The final meeting of the AIPPF was held earlier this month and focused on the issues surrounding governance, with members having discussed whether there is a role for additional regulatory standards, what those standards might be and whether there should be a certified auditing regime for AI, according to the minutes published by the Bank. Following this final quarterly meeting, the Forum will also hold a number of workshops focusing on governance related topics.
Moderator Varun Paul, Head of the Fintech Hub at the BoE, said that a final report will be published on conclusion of the AIPPF and noted that the Bank and FCA will be thinking about what future engagement with the financial industry more broadly could look like in light of the lessons learned through the AIPPF. According to Paul, this includes how to take forward the numerous findings and recommendations that have come out of the Forum and will be included in the final report.
Dave Ramsden, Deputy Governor, Markets and Banking at the BoE had also noted earlier this year that the AIPPF will produce a final report upon its conclusion, adding that as the Bank and the industry learn more from this soft support around AI, “it may be that harder forms of public infrastructure will be needed, provided either by the Bank, another authority or as a collaboration between different authorities”.
“Those decisions will be taken at the appropriate time,” he said. “If that means that the Bank’s direct involvement in these areas passes over to another institution, then that’s fine: we will have played our role at the right time.”
According to the final meeting minutes of the AIPPF, members had also discussed if the regulator could ask companies to develop policies that outline how they have considered the ethics of AI and suggested that certification could be used as a mark of recognition to identify those firms that have developed AI policies. Members also suggested that audits of such policies could extend to looking at how firms plan to remediate errors in the case of false positives.

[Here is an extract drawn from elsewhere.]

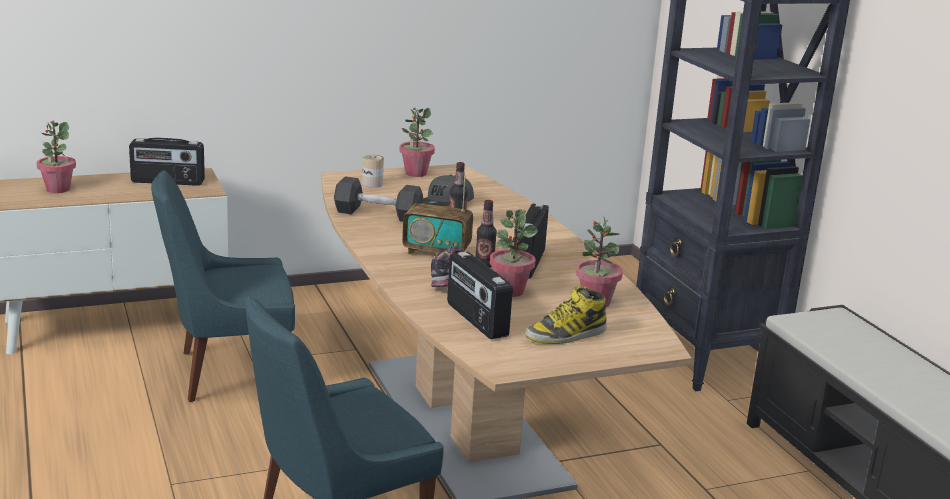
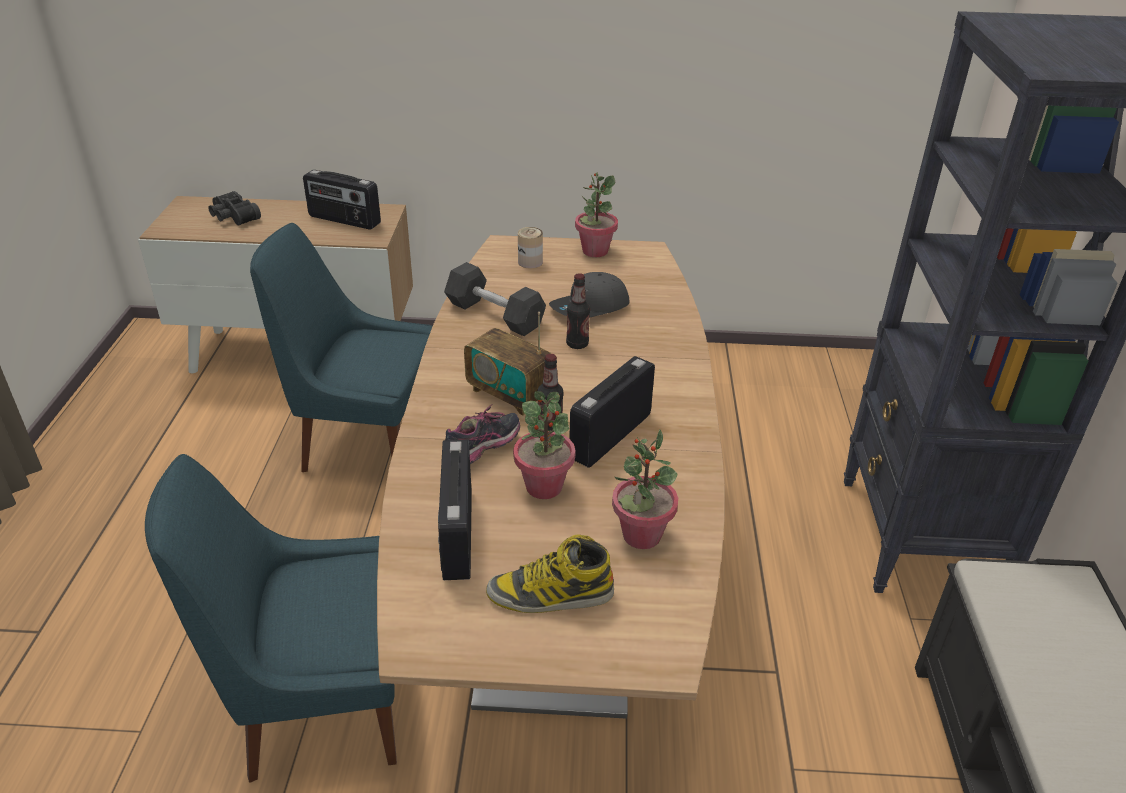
camera: 25 degrees right, 15 degrees up
potted plant [37,121,76,193] -> black binoculars [208,191,261,226]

Joint Chair Dave Ramsden, Deputy Governor, Markets and Banking at the BoE, said that the topic of governance was crucial to the safe adoption of AI in UK financial services. He explained that AI may differ from other new and emerging technologies from a governance perspective because AI can limit, or even potentially eliminate, human judgement and oversight from key decisions. He added that this clearly poses challenges to existing governance frameworks in financial services and the concepts of individual and collective accountability that are enshrined in those, such as the elements of the Senior Managers and Certification Regime (SM&CR).
Co-Chair Jessica Rusu, Chief Data, Information and Intelligence Officer (CDIIO) at the FCA added that it was also important that regulators learn from industry practice and current governance approaches to AI and jointly explore how governance can contribute to ethical, safe, robust and resilient use of AI in financial services.